Logographic scripts differ from alphabetic scripts not only in terms of their gross physical resemblance to line drawings of objects, but in several other important ways. First, and most relevant for the present study, is that visual features can map directly onto meaningful units (i.e., the semantic radical) in logographic scripts, whereas an intermediate set of abstract symbols (the letters of the alphabet) always intervene between visual features and meaningful representations (i.e., words and morphemes) in alphabetic scripts (see Grainger, 2008, for a review of the evidence in favor of letter-based word recognition in alphabetic scripts; and Taft, Zhu, & Peng, 1999, for a model of Chinese word recognition). In terms of the neuronal recycling hypothesis of Dehaene et al. (2005), learning to read an alphabetic script would require the development of more word-specific processes than would learning to read a logographic script, since the latter partly retains the more direct mapping of features to meaning-bearing representations that is characteristic of visual object recognition. More precisely, alphabetic writing systems require the setting-up of a specialized system dedicated to parallel, independent, letter identification (Tydgat & Grainger, 2009). Furthermore, many letters of the Roman alphabet support large variations in visual format (e.g., “a” vs. “A”), adding a further specificity to words written with this alphabet compared with the Chinese logographic script. According to this analysis we expect to see early differences in the processing of English words and pictures compared with differences in the processing of Chinese words and pictures. These early differences should reflect the different mechanisms involved in the mapping of visual features onto higher-level linguistic representations in the two types of script, and in particular the greater amount of word-specific processing hypothesized to be involved in processing alphabetic as opposed to logographic scripts.

1.3 The present study

The current study investigated processing differences between words and pictures through three experiments. In Experiment 1, the processing of pictures and Chinese words by expert Chinese readers was compared. The second experiment used the same pictures as Experiment 1 but tested English words with expert English readers. In Experiment 3, the same pictures as Experiment 1 and 2 were tested, as well as the same Chinese words as Experiment 1, but this time with naïve Chinese readers. A comparison of the differences in picture and word processing as revealed in the ERP waveforms (which we will refer to in short as picture-word ERP differences) in these three experiments will allow us to examine the time-course of qualitatively different types of neural processes defined in terms of whether or not they are domain-general (i.e., the same for words and pictures), script-dependent or not (i.e., Chinese vs. English words), and influenced by stimulus meaningfulness (i.e., pictures vs. unknown Chinese words). The following three hypothetical patterns will be particularly informative. These three patterns are described in terms of differences in the spatial distribution of picture-word ERP differences across the scalp (i.e., scalp topographies) for a given time-window across the three experiments.

***

#### [TO-DO LIST]
**1.** In the passage on logographic and alphabetic scripts, which readers saw the Chinese words in Experiment 3?
**2.** Say whether each statement agrees with the passage on logographic and alphabetic scripts. Answer yes or no and quote the deciding words.
(a) The second experiment tested English words with expert English readers.
(b) In alphabetic scripts, visual features map directly onto meaningful units.
(c) The three hypothetical patterns are described by scalp topographies for a given time-window.
**3.** Write the next part of the passage on logographic and alphabetic scripts, starting after its last sentence.

#### [PROVIDED DATA]
***

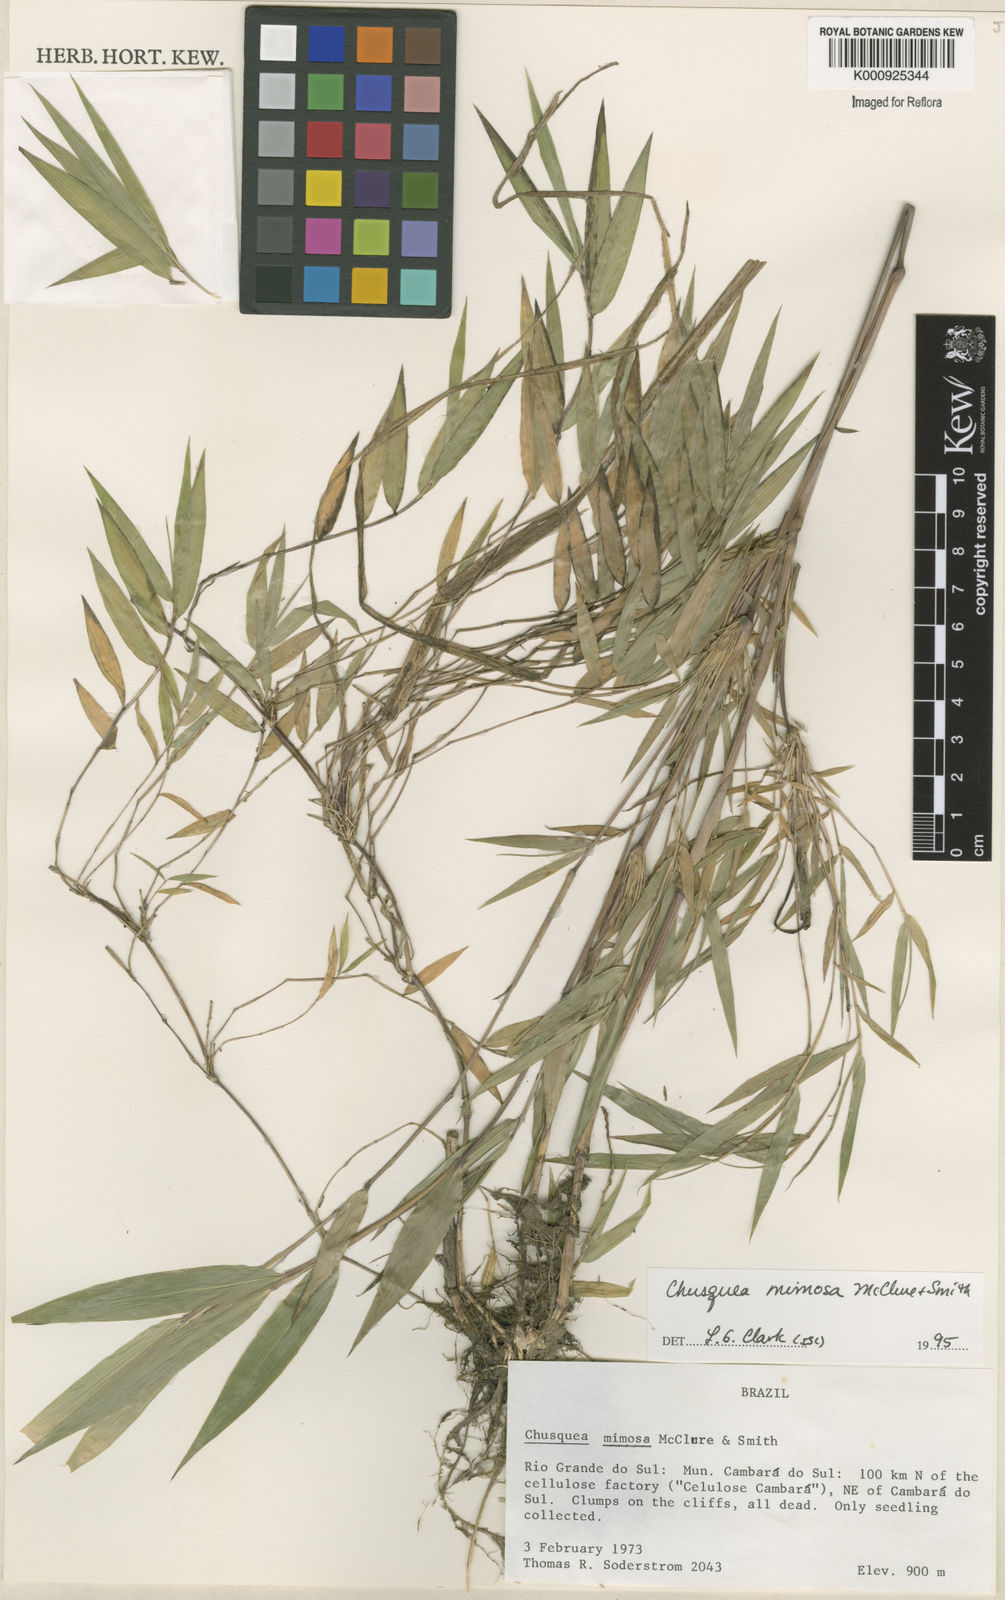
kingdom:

***

#### [IN RESPONSE]
**1.** Naïve Chinese readers.

**2.**
(a) Yes: "The second experiment used the same pictures as Experiment 1 but tested English words with expert English readers."
(b) No: "an intermediate set of abstract symbols (the letters of the alphabet) always intervene between visual features and meaningful representations (i.e., words and morphemes) in alphabetic scripts"
(c) Yes: "These three patterns are described in terms of differences in the spatial distribution of picture-word ERP differences across the scalp (i.e., scalp topographies) for a given time-window across the three experiments."

**3.**
  • 1)

    Picture-word ERP differences that have distinct topographies in Experiments 1 and 2, and are not visible in Experiment 3, will reflect script-specific processing. Any change in the pattern of picture-word differences across Experiments 1 and 2 will most likely be driven by the change in script that occurs across these two experiments (Chinese words vs. English words). An absence of an effect in Experiment 3 would imply that it is unlikely to be differences in the physical similarity of pictures with Chinese words compared with English words that are the source of any observed difference across Experiments 1 and 2, and would suggest that it is indeed expertise with a given script that is the critical factor.

  • 2)

    Picture-word ERP differences that have the same topography in Experiments 1 and 2 but are not seen with naïve Chinese readers in Experiment 3 will reflect domain-specific, script-independent processing. This precise pattern should reflect fundamental differences between picture and word processing independently of script (logographic or alphabetic) and low-level differences between these two types of stimuli (given the absence of an effect in Experiment 3). This pattern is hypothesized to reflect differences in the way abstract form representations are activated during the processing of pictures and printed words.

  • 3)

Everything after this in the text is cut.